**Source document:**
- - - - - - -

LOCK TABLE madlib.sv_model IN ACCESS SHARE MODE;
Any execution specific tables should be locked in EXCLUSIVE MODE after creation.
LOCK TABLE my_schema.my_output_1 IN EXCLUSIVE MODE;
There is no need to release LOCKS as they will persist anyway until the end of the main UDF.
- Common output tables should have a PK column set to ensure data safety. The unique ID can be supplied by the user as an
argument or, if not provided, should be auto-generated from a sequence. Separate sequences should be created for each table during module installation, for example to create a sequence for
madlib.sv_model
table you can run:
CREATE SEQUENCE madlib_sv_model START 1;
Then the unique ID can be generated in the following way:
SELECT nextval('madlib_sv_model');
nextval
---------
1
SELECT nextval('madlib_sv_model');
nextval
---------
2
A set of Python functions to make coding easier.
This module serves as the database access abstraction layer. Even though currently not used this module will provide easy portability between various MADlib platforms and interfaces. To clarify: PostrgreSQL PL/Python language currently uses internal plpy.py module to implement seamless DB access (using "classic" PyGreSQL interface - see http://www.pygresql.org/pg.html). By adding MADlib version of plpy.py we'll be able to easier port code written for MADlib.
Currently implemented basic functionality:
def connect ( dbname, host, port, user, passwd)
def close()
def execute( sql)
def info( msg)
def error( msg)
This module consists of a set of functions to support common data validation and database object management tasks.
Current functions:
- table/view existence check (including schema)
def Boolean __check_rel_exist( relation_name)
- expected structure check
def Boolean __check_rel_column( relation_name, column_name, data_type)

- - - - - - -

**Dataset extract:**

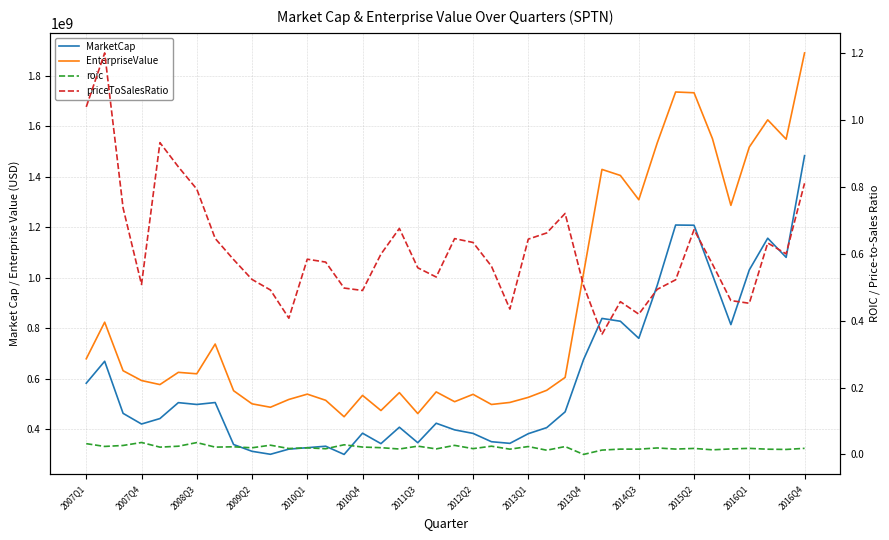

True or false: EnterpriseValue has a value of 508366000.0 at 20.

True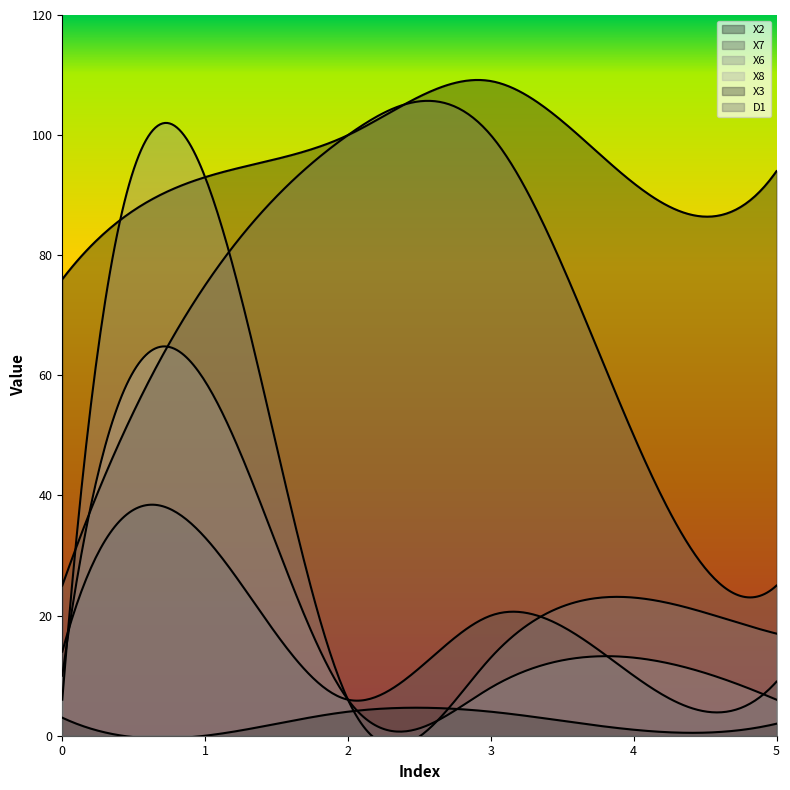

Where is the first local maximum for X7?

1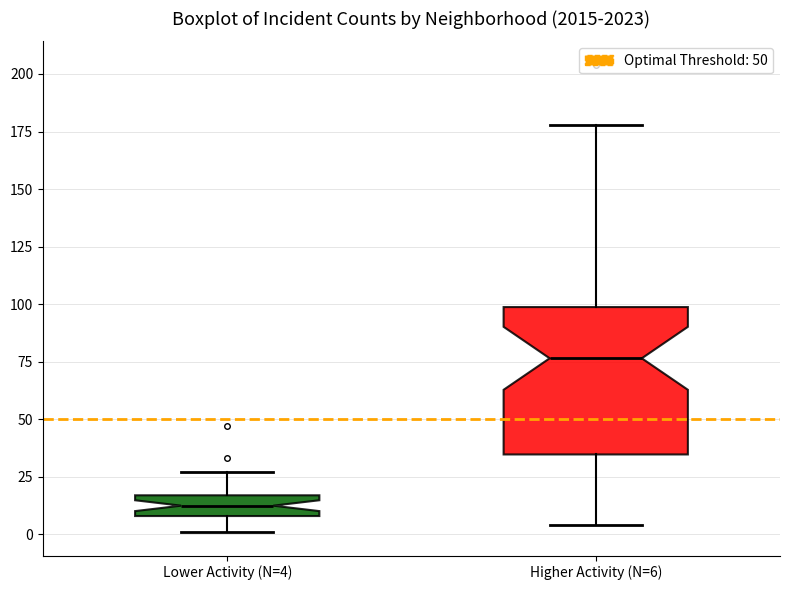

Which box is the tallest, from its lower edge to its upper edge?

Higher Activity (N=6)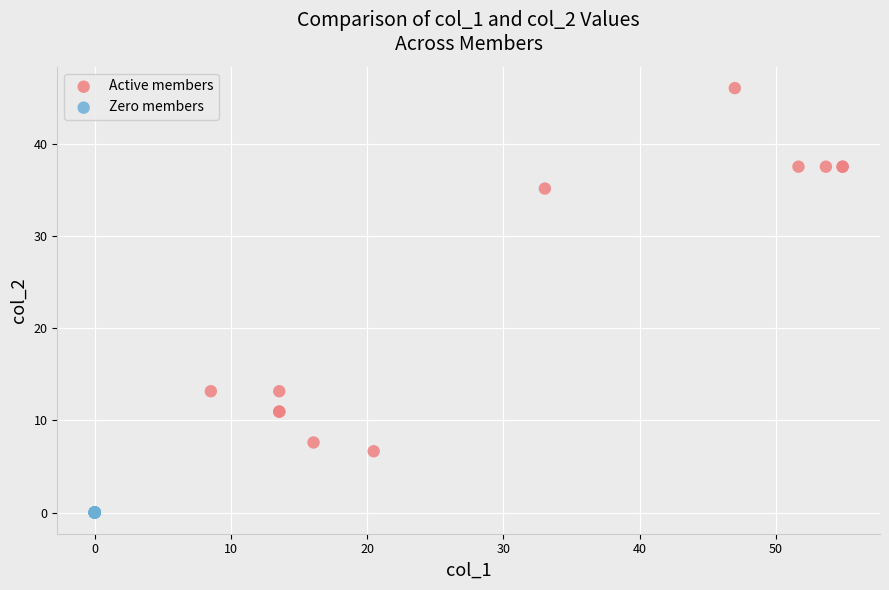

Which series reaches the maximum Y coordinate?

Active members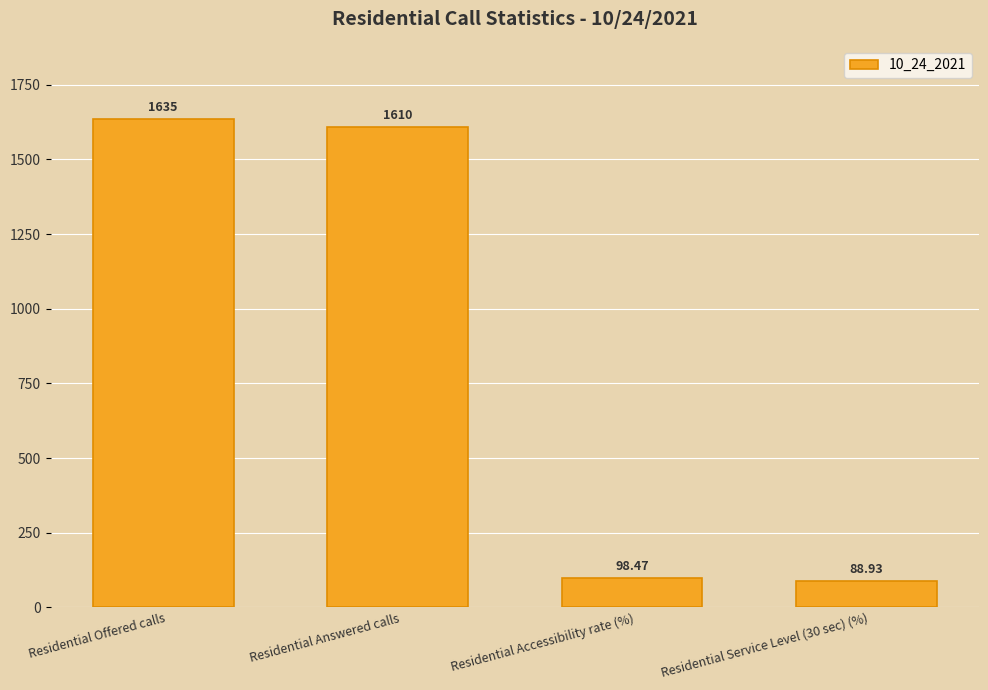

Are the bars horizontal?

No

- - - - - - -

**Required work:**
**A.** Set down everything in the MADlib notes from "This module serves" down to "port, user, passwd)", word for word.
**B.** List the functions that the MADlib notes name as the basic functionality currently implemented in the database access module.

**Responses:**
**A.**
This module serves as the database access abstraction layer. Even though currently not used this module will provide easy portability between various MADlib platforms and interfaces. To clarify: PostrgreSQL PL/Python language currently uses internal plpy.py module to implement seamless DB access (using "classic" PyGreSQL interface - see http://www.pygresql.org/pg.html). By adding MADlib version of plpy.py we'll be able to easier port code written for MADlib.
Currently implemented basic functionality:
def connect ( dbname, host, port, user, passwd)

**B.**
- connect(dbname, host, port, user, passwd)
- close()
- execute(sql)
- info(msg)
- error(msg)